Round every windward stake, or tree or door.
“Leaves when the sun appears, astonished Art
To mimic in slow structures, stone by stone,
Built in an age, the mad wind’s night-work,
The frolic Architecture of the snow.”
For the trees which tossed their naked gnarled branches in the pitiless wind before the storm have been rejuvenated and clothed anew in soft white velvet draperies, and the old gray fence rails gleam and scintillate, cushioned with snow. It would almost seem as though nature had endeavoured to carry out some special decorative scheme when she draped the evergreens, for see how beautiful are the Southern Pines with their brush-like tufts of needles, each one resembling a snowy pompon of feathers.
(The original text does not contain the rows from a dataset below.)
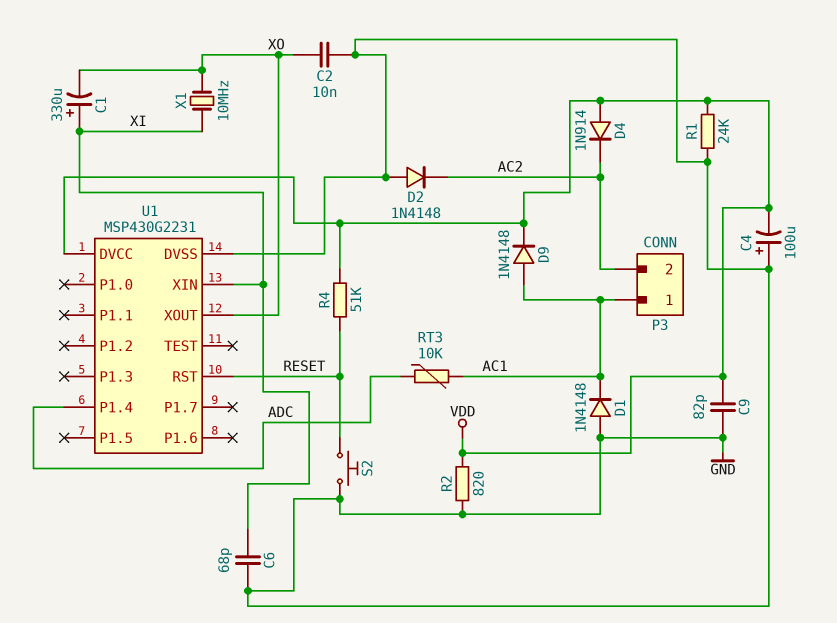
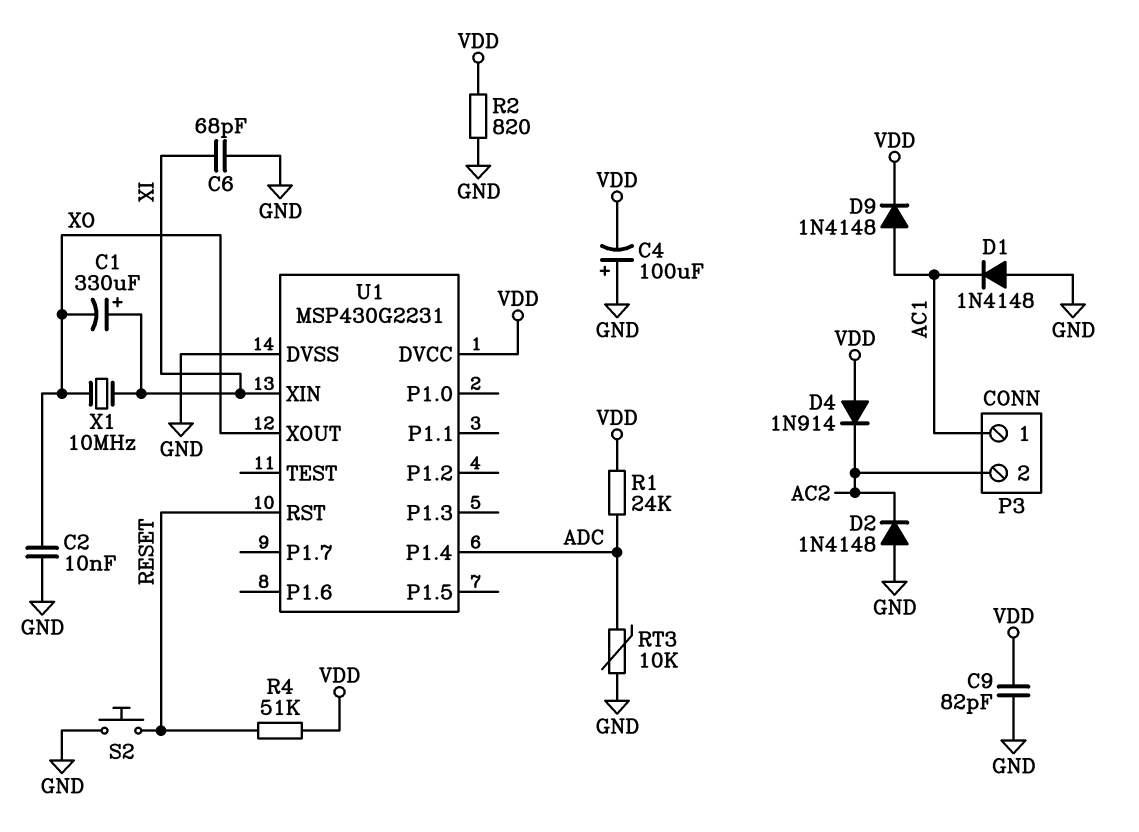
R1: 24k (GND, VDD) -> 24k (ADC, VDD)
RT3: 10k (AC1, ADC) -> 10k (ADC, GND)

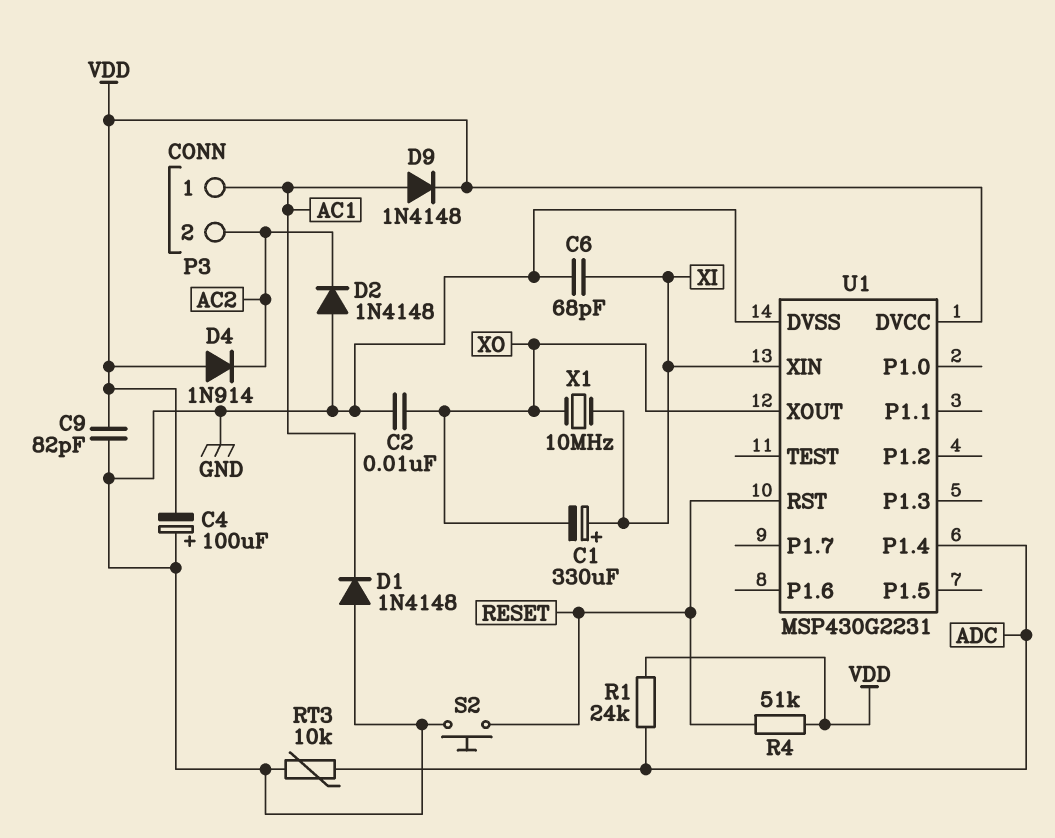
R2: 820 (GND, VDD) -> none

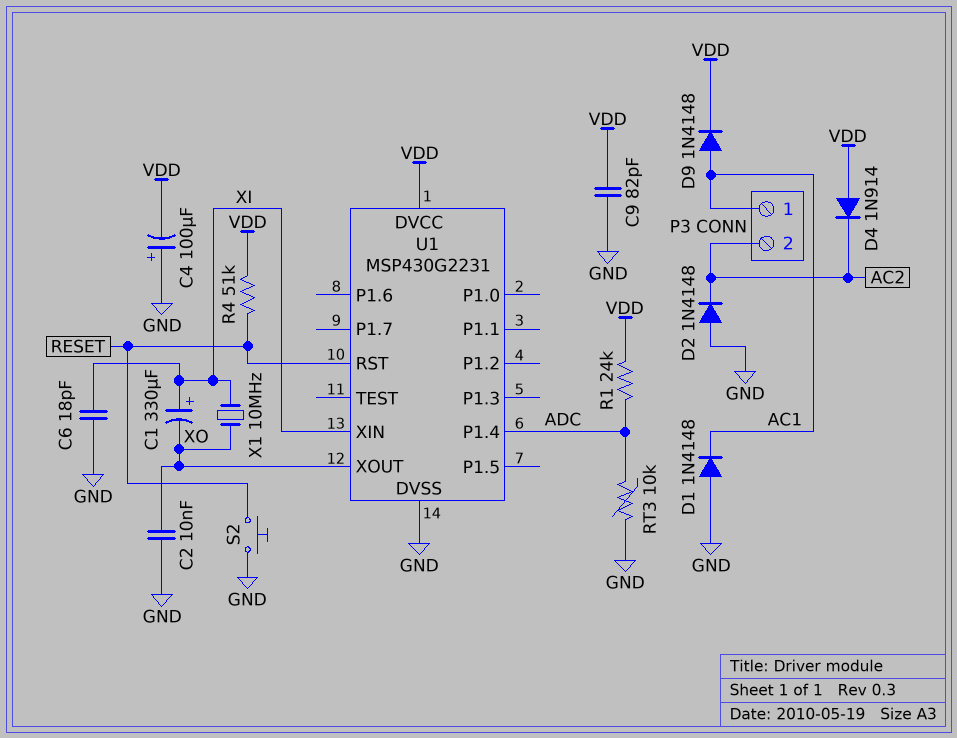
C6: 68pF (GND, XI) -> 18pF (GND, XI)

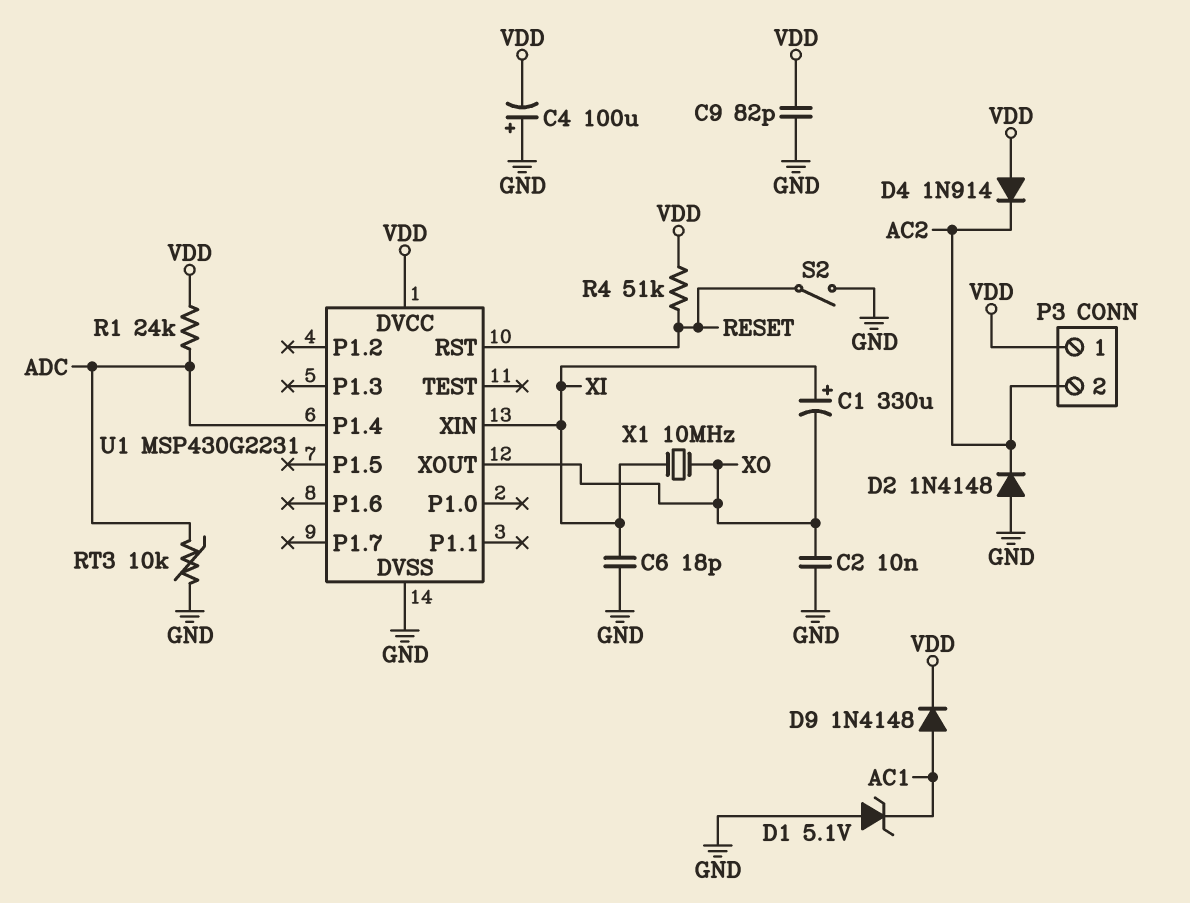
D1: diode 1N4148 (A GND, K AC1) -> zener 5.1V (A GND, K AC1)
P3 pin 1: AC1 -> VDD
S2: button (GND, RESET) -> switch (GND, RESET)

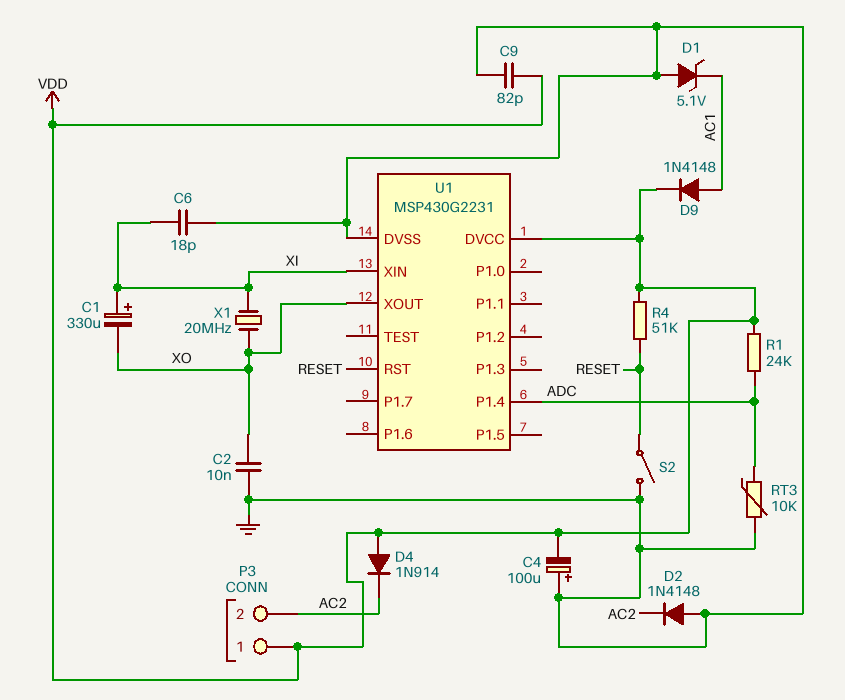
X1: 10MHz (XI, XO) -> 20MHz (XI, XO)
The graceful, drooping Hackmatack tree looks as though the children had decorated it with strings of popcorn, the tiny cones at intervals each touched with a wisp of white snow carrying out the effect. While the Balsams wave their serrated branches, each tiny needle outlined in white, and the stately Hemlocks bend low their glossy green boughs, flattened and draped heavily with snow. In the hedges the thick underbrush appears for all the world like a field of ripening cotton, each group of twigs supporting a whorl of cotton-like snow. No true New Englander repines or deplores the desolation of such a scene; to him it is not a gloomy spectacle, but rather festive.